The only strictly conscious part of the above improvisation was that, earlier during the day, I had found a rather nice falling phrase C#,B,A,F# followed by a D augmented with an added E. See, I don't even know the right name for that simple harmony ! But I knew its sound and keyboard pattern before starting, and I knew I wanted it to form the main motif. Now beyond that, nothing else was certain. The several other contrasting ideas were completely spontaneous; they seemed to be just channelled through me. There's no way I am capable of doing mental arithmetic with names at that speed. Some people might be able to, again I don't know.

Another important aspect is the degree to which ideas are "chunked". If I am improvising a fairly slow little two-part invention almost every note is perceived at the conscious level and there is little chunking. However, with improvisation of any complexity and speed the conscious component can only work with chunks - groups of notes. A "group" of course could be a highly complex idea involving dozens of notes, rhythm, harmony, haptic movement, the lot - but the inner detail down to note level is unconscious.

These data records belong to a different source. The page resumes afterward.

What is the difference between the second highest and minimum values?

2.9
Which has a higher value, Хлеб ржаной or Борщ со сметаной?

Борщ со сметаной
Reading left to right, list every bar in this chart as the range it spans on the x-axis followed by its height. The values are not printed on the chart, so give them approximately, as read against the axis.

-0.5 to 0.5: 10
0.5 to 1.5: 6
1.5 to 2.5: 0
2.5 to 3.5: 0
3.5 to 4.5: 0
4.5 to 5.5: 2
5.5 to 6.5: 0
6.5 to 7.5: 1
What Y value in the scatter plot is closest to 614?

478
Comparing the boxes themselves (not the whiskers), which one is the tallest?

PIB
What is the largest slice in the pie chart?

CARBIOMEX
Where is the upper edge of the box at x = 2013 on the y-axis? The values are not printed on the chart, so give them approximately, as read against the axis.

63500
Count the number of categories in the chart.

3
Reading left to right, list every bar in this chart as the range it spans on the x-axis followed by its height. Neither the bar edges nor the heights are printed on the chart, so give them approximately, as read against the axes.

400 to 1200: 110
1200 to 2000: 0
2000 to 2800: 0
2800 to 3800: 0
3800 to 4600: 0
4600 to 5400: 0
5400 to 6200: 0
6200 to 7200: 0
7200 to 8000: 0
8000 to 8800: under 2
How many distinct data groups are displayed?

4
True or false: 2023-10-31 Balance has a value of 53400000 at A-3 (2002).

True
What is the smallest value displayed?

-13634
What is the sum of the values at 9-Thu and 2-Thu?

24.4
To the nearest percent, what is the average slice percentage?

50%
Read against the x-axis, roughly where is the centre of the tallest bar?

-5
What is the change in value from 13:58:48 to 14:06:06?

I am convinced that the reason many listeners stand in awe of an improvisation is precisely because they do not understand this chunking process and the conscious/unconscious feedback loop. They really imagine that the player is consciously processing every single note in a titanic effort of mental arithmetic.

Improvisation is very complicated, what actually goes on in our brains must be hugely complicated. But it is not complicated in that specific, naive sense of conscious names and calculations - not for me at any rate.